El gobierno de Estados Unidos orienta su política exterior de forma autoritaria, con notable abuso de poder e irrespetando las leyes del derecho internacional y vulnerando soberanía y derechos humanos de países independientes.

Washington, con el actual presidente Donald Trump, está logrando ser acreedor del record de degradación e imagen de un sistema de gobierno que muestra ante el mundo y ante los ciudadanos estadounidenses su esencia criminal al agredir al pueblo venezolano y secuestrar como vulgares delincuentes al mandatario constitucional de ese país, Nicolás Maduro, y a varios barcos que transitan por aguas caribeñas los cuales han sido asaltados como otrora ejecutaban piratas y corsarios.
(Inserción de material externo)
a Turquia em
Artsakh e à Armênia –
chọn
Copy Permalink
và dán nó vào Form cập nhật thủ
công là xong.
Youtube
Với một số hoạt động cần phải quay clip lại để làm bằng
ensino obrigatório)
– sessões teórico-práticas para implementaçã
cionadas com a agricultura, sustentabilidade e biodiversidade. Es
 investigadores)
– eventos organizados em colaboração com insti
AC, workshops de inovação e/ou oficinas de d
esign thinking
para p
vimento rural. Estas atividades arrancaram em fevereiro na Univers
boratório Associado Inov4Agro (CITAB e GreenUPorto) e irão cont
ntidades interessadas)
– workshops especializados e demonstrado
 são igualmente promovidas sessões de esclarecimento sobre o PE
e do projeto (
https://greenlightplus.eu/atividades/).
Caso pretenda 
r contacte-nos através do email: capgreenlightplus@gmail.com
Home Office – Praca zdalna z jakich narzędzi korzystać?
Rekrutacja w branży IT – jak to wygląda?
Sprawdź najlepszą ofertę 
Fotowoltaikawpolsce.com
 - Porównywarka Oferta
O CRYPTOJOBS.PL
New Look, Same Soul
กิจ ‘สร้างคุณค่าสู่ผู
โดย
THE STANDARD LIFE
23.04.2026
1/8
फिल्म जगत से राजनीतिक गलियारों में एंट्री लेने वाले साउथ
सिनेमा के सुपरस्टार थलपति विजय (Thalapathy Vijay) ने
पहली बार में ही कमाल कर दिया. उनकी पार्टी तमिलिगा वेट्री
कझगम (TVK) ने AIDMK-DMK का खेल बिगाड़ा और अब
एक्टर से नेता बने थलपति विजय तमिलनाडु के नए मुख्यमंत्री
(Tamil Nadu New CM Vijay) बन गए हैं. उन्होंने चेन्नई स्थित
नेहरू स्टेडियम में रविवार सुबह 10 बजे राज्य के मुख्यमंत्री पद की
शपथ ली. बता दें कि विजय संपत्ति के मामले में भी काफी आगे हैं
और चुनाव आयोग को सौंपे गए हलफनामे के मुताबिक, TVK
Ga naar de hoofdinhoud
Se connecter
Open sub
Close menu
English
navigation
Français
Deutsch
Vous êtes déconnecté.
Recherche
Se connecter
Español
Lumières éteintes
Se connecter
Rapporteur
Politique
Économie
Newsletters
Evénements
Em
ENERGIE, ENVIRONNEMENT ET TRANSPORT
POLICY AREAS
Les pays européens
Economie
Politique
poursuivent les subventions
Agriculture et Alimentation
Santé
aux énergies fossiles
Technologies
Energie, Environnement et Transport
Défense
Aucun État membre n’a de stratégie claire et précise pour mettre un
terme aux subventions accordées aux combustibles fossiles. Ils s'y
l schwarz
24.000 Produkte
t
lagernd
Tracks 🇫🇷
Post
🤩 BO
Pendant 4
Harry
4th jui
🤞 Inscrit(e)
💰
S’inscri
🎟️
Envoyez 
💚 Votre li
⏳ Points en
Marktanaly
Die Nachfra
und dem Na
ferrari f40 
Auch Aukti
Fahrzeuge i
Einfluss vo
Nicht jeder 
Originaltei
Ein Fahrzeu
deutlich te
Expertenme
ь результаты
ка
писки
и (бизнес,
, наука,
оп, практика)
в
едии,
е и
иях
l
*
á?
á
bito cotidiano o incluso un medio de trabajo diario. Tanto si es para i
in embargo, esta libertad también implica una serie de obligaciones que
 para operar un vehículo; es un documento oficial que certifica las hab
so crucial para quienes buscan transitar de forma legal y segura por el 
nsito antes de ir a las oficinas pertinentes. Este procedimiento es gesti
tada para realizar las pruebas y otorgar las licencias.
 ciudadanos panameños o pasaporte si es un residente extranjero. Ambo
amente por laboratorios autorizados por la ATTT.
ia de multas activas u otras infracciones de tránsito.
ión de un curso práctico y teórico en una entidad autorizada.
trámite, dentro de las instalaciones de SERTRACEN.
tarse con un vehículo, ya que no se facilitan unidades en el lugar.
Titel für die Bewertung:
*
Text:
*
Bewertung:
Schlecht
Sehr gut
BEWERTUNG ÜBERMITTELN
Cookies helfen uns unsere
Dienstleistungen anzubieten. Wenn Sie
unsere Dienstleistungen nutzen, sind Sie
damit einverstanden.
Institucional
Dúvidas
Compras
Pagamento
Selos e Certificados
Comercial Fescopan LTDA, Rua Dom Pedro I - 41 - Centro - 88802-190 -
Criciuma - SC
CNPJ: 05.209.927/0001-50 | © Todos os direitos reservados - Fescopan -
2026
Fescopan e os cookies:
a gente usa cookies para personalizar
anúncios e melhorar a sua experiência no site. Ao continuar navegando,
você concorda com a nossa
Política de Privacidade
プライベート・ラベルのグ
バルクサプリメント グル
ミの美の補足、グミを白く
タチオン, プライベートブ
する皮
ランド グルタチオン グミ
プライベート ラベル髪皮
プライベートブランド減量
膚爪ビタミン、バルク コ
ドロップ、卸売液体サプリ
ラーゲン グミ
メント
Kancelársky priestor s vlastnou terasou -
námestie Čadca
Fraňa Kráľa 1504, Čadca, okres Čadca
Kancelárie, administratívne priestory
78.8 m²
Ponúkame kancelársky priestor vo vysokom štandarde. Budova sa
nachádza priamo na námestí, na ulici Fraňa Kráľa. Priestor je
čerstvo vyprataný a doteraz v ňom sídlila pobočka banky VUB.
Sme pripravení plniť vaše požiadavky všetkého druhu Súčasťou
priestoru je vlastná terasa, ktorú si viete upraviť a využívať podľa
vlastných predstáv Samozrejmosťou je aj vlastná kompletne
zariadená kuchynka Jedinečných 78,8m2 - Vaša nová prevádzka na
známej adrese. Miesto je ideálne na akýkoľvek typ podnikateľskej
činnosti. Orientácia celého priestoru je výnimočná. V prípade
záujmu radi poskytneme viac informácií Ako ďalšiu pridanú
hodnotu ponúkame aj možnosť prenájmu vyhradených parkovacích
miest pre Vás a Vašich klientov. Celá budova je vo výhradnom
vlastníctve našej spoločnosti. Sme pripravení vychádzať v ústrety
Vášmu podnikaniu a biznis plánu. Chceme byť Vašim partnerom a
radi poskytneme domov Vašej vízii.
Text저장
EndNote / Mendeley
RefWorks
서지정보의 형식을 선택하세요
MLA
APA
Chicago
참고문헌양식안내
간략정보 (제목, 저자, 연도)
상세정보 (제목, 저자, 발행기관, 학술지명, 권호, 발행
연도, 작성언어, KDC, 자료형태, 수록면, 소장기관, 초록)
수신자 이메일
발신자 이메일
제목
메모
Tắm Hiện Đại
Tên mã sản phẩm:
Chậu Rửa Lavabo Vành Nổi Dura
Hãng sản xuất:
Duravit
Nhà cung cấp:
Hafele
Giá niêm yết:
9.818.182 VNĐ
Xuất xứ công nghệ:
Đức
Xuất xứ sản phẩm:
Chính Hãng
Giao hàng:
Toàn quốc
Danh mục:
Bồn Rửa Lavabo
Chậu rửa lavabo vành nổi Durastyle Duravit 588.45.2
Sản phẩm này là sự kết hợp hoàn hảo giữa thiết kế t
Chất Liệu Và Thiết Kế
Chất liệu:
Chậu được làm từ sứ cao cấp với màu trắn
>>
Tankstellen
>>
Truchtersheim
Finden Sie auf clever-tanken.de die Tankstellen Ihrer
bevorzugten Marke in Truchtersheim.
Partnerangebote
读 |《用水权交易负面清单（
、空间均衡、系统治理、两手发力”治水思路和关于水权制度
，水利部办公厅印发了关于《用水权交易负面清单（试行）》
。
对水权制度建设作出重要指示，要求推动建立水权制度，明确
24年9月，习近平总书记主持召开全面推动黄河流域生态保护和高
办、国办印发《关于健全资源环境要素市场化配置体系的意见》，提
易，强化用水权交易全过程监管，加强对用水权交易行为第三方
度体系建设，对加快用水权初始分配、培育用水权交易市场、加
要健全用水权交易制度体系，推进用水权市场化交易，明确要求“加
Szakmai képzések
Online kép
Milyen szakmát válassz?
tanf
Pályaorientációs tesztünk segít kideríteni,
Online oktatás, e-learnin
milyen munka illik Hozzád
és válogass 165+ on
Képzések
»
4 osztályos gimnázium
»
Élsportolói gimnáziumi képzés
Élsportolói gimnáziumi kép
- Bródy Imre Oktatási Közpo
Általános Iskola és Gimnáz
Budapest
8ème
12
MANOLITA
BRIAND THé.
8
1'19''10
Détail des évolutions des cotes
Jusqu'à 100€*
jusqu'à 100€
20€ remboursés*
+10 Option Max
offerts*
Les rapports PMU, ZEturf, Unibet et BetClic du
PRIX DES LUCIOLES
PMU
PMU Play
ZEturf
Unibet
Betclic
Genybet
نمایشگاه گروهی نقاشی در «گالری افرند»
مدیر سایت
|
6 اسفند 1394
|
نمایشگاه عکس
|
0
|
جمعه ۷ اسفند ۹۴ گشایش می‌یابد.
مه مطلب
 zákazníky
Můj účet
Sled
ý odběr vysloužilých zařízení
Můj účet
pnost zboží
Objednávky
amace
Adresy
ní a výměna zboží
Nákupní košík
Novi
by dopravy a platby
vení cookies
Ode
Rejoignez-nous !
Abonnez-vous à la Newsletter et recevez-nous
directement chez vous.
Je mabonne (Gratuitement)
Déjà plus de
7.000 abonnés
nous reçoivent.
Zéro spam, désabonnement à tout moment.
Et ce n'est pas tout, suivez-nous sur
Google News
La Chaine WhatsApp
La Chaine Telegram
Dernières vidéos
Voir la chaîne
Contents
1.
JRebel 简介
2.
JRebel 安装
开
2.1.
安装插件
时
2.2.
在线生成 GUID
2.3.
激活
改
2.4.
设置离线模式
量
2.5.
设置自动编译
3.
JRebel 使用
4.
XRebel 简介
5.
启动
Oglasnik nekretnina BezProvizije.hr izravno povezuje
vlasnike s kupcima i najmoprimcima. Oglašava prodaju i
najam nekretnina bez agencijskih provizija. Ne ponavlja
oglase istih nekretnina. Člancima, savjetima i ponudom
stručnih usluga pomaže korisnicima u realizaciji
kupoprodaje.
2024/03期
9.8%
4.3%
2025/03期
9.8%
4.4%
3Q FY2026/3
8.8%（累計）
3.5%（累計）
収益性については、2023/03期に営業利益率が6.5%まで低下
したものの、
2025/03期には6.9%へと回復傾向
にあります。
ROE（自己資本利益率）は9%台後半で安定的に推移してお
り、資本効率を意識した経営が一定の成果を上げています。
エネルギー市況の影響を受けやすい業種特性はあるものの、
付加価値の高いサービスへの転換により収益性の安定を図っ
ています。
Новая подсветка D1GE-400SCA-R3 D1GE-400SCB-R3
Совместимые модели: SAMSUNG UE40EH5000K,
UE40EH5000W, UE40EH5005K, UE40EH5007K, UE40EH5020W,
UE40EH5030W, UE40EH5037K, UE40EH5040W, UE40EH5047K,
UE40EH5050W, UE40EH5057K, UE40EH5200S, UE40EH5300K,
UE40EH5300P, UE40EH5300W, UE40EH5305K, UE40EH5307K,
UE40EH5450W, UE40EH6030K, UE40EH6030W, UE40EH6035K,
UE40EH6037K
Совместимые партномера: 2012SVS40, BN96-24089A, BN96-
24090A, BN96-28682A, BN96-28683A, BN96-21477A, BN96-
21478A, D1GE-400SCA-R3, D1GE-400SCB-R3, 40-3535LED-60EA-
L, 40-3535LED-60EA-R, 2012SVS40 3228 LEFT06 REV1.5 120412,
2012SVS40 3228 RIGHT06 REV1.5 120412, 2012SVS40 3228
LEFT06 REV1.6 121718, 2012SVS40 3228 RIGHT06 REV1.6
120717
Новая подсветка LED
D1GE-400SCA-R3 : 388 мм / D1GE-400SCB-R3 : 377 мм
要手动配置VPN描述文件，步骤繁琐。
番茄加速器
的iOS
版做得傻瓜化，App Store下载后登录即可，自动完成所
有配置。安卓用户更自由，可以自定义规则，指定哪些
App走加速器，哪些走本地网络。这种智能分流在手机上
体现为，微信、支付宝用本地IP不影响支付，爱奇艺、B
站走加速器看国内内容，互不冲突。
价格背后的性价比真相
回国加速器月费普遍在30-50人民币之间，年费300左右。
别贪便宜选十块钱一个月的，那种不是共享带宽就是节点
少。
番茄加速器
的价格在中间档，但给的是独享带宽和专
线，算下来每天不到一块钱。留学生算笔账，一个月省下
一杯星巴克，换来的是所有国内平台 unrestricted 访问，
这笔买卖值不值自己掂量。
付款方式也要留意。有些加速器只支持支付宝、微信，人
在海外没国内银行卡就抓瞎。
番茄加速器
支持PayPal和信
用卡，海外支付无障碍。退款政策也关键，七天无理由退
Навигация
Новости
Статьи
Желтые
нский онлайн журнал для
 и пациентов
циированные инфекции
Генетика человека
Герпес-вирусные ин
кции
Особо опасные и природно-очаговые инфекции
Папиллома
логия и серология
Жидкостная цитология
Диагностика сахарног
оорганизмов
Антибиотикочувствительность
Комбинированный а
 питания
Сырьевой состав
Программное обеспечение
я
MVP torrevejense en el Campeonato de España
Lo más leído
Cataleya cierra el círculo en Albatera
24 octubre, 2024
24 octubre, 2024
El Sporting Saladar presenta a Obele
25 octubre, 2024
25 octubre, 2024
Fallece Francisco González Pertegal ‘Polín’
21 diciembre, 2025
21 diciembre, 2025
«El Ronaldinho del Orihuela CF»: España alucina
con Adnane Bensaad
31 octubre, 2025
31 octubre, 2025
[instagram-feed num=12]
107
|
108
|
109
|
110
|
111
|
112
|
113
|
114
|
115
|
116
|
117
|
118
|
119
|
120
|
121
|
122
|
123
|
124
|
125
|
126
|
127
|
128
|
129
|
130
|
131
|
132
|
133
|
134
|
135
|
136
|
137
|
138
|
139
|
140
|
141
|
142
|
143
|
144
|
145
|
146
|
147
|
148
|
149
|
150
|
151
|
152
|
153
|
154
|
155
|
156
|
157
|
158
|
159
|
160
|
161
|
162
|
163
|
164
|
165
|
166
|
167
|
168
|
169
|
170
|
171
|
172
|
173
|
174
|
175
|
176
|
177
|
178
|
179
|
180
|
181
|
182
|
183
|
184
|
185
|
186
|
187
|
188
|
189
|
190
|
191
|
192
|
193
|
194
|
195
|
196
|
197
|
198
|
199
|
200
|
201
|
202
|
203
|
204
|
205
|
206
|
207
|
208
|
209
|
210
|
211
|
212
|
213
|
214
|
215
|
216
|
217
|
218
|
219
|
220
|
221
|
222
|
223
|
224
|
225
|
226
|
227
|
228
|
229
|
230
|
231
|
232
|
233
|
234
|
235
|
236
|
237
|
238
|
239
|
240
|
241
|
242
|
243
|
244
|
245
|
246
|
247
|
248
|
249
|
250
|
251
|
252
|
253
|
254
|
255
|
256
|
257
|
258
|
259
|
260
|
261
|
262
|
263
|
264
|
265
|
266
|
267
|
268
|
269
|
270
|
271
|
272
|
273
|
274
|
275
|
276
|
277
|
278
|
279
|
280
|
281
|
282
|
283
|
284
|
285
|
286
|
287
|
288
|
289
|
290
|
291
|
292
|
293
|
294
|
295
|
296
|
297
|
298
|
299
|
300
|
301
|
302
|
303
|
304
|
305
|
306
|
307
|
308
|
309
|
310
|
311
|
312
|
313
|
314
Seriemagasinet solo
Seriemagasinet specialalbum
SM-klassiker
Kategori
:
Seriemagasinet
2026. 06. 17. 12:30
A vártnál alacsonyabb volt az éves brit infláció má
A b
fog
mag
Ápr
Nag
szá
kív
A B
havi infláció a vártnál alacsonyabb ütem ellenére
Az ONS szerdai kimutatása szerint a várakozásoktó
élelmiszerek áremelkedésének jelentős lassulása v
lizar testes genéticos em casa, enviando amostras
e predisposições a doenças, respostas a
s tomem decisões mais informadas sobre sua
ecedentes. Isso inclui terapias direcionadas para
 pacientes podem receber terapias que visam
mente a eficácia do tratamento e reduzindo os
Foto: Tomada de Redes Sociales

Su Secretario de Estado, Marco Rubio, no tiene derecho, legitimidad y moral para promover injerencias en asuntos internos de otras naciones, y menos aún, amenazar a todos aquellos pueblos de la región que no son de su complacencia por no compartir la ideología del despojo y el intervencionismo yanqui en otras tierras.

Llama la atención cómo crece el repudio internacional a la Ley de la Selva y el caos que trata de imponer la Casa Blanca en Latinoamérica y el Caribe, territorios de Europa, Oriente Medio, África, y otras partes del planeta, por su sed de hegemonismo y ambiciones de recursos naturales.

Hoy, también Groenlandia, -territorio adscripto a Dinamarca, y perteneciente a Europa-, es víctima de la demencia expansionista de los EE. UU., que no ha tenido siquiera respeto por sus aliados europeos y de la OTAN, al fomentar la venta o anexión de esa isla que no es parte de la jurisdicción estadounidense. Pero, además, ni sus autoridades y población de ese pueblo desean sumarse a los Estados de Norteamérica, así lo han declarado públicamente.

Expertos han publicado un estudio efectuado en el año 2023 que reveló que 25 de los 34 minerales considerados "materias primas críticas" por la Comisión Europea, se encontraban en Groenlandia, y de igual manera, señalan que la Isla posee entre 36 y 42 millones de toneladas métricas de óxidos de tierras raras, considerándola la segunda reserva más grande después de China. No solo es interés geopolítico, sino también, económico.

Asimismo, muestran marcada injerencia en asuntos internos del pueblo de Irán, incidiendo en su desestabilización, y amenazándolo también con agresiones. Sin embargo, silencian el genocidio de la población palestina en Gaza y las violaciones de alto al fuego en territorio del Líbano, así como las ocupaciones del gobierno sionista de Israel el cual incumple con acuerdos de organismos jurídicos internacionales.

Resulta incomprensible cómo se burlan las leyes de la Constitución de Estados Unidos, y la tibieza de su Congreso, incapaz de frenar las graves y muy peligrosas acciones demenciales y quebrantadoras de leyes de la Casa Blanca que incentivan la ingobernabilidad y el caos en las relaciones internacionales, al irrespetar también postulados y disposiciones de las Naciones Unidas.